— Start Passage provided —
Can I also say, that image of Alex with the flame hands, and the red mist beyond the trees, man, it’s killed me to not share that image online because I’m so in love with it. Also kinda proud of that Movie Title panel I dropped in there.
And that’s the first issue. I hope it sells the next 3, right?
Truth, Beauty, Erudition – choose one
Coming up with Back matter Essay titles is hard to do, but damn if it isn’t fun. HEADSPACE had ‘Brain Waves’ and CHUM had ‘Get In the Fucking Sea’ [which always made me smile]. And this has the above, which I am still happy with – which is the main test to pass.
These pages will just be me being truthful, unpacking my head a little, and connecting with you personally [I hope]. This one was fun to write.
But then you get to turn the page and see Sami Kivela draw Philip K Dick and you know all is right in the world. This pin up is so gorgeous, I’d already preordered it from Sami before he even drew it. It’s my favourite author, and my favourite artist, jamming together, in a book that’s my best thing so far. I needed this in my life, and it’s already proudly on my office wall. I’d told him about the essay series we were thinking of doing, and hit him up to do a spot illo for it, Sean Phillips style, and he just dominated it.
The fact it’s followed by a Jam Session between me and longtime top mate Dan Hill is just pure candy in my pocket. I love chatting to Dan about stuff, he always makes me smarter, and I love doing these, so the whole back matter selection just fills me with gleeful joy.
Then there’s THE TRUTH page, which was a dumb idea I had, that Sami didn’t have time to execute – and then we did it anyway :]
I’ve made this page completely non-essential to the narrative, but gee it slips a lot of little hints in there you might like to further enjoy this world we’ve built. These newspapers are ‘in world’ items showcased here for us all to look at and enjoy, but also to study. Each story is picked for a specific reason, and they’ve been crazy fun to write.
— End Passage provided —
▶ [Instruction 1]
Answer these questions about the commentary:
(a) What back matter essay title did HEADSPACE have?
(b) Who drew Philip K Dick for the pin-up?
(c) With whom is the Jam Session held?
The entries that follow have no connection to the commentary above.
— Start Source records —
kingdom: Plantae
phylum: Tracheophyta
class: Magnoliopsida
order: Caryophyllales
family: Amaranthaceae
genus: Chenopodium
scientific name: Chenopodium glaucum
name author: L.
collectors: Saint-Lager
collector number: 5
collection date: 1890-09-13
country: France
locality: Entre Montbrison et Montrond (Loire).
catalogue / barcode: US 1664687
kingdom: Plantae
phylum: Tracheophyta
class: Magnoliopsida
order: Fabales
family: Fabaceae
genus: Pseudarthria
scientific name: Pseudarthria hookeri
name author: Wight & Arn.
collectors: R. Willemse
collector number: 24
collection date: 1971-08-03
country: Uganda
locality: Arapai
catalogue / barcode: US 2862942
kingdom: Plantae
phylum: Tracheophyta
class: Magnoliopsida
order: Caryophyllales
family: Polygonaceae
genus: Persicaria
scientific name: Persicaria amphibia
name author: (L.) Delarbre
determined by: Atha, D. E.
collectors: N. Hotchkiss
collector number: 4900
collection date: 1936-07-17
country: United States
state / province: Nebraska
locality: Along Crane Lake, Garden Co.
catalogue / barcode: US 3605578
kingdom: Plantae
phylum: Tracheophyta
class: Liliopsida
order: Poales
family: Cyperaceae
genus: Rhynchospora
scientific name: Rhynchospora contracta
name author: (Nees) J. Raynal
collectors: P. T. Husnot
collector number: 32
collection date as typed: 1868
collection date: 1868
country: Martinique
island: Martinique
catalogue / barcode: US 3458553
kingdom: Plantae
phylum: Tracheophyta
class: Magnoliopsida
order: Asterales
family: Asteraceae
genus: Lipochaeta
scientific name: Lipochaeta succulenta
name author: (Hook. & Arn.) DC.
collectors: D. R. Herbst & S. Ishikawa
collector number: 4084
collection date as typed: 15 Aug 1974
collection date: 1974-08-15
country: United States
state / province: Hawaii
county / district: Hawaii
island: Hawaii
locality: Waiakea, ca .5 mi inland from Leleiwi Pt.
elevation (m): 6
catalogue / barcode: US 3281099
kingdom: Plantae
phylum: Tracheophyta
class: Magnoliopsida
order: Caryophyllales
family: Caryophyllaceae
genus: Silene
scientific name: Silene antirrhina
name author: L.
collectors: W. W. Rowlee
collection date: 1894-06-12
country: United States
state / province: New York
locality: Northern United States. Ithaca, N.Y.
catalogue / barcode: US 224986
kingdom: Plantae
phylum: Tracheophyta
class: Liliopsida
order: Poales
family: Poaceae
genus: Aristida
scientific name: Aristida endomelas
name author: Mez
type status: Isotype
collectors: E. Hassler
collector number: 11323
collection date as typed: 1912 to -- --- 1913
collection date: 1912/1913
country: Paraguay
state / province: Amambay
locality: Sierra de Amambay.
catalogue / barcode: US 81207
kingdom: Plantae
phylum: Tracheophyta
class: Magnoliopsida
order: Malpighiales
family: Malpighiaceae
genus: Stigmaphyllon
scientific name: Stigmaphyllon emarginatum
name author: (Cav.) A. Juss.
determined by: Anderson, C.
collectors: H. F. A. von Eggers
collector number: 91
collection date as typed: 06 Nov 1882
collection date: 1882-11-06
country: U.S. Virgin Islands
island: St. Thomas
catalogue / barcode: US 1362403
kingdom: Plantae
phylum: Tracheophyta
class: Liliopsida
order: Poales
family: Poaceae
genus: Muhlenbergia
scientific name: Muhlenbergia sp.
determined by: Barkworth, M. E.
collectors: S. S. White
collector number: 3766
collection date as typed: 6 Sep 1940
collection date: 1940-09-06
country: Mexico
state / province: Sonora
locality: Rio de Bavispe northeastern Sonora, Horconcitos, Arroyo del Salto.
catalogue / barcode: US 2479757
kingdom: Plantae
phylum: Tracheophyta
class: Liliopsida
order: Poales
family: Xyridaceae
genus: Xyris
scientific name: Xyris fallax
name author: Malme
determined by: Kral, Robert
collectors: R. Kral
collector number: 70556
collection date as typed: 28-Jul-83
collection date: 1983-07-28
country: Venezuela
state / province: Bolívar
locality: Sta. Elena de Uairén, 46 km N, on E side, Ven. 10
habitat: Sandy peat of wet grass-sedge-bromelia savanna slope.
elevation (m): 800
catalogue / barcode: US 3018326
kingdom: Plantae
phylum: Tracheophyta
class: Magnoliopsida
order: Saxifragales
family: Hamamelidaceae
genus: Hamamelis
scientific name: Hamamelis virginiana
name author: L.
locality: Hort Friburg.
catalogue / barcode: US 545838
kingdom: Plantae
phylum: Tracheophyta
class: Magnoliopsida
— End Source records —
▶ [Instruction 2] In the entries, copy every line verbatim, starting at the line containing "island: Hawaii" and ending at the line containing "locality: Sierra de Amambay.", with both of those lines included.

▶ [Correct output 1]
(a) 'Brain Waves'
(b) Sami Kivela
(c) Dan Hill

▶ [Correct output 2]
island: Hawaii
locality: Waiakea, ca .5 mi inland from Leleiwi Pt.
elevation (m): 6
catalogue / barcode: US 3281099
kingdom: Plantae
phylum: Tracheophyta
class: Magnoliopsida
order: Caryophyllales
family: Caryophyllaceae
genus: Silene
scientific name: Silene antirrhina
name author: L.
collectors: W. W. Rowlee
collection date: 1894-06-12
country: United States
state / province: New York
locality: Northern United States. Ithaca, N.Y.
catalogue / barcode: US 224986
kingdom: Plantae
phylum: Tracheophyta
class: Liliopsida
order: Poales
family: Poaceae
genus: Aristida
scientific name: Aristida endomelas
name author: Mez
type status: Isotype
collectors: E. Hassler
collector number: 11323
collection date as typed: 1912 to -- --- 1913
collection date: 1912/1913
country: Paraguay
state / province: Amambay
locality: Sierra de Amambay.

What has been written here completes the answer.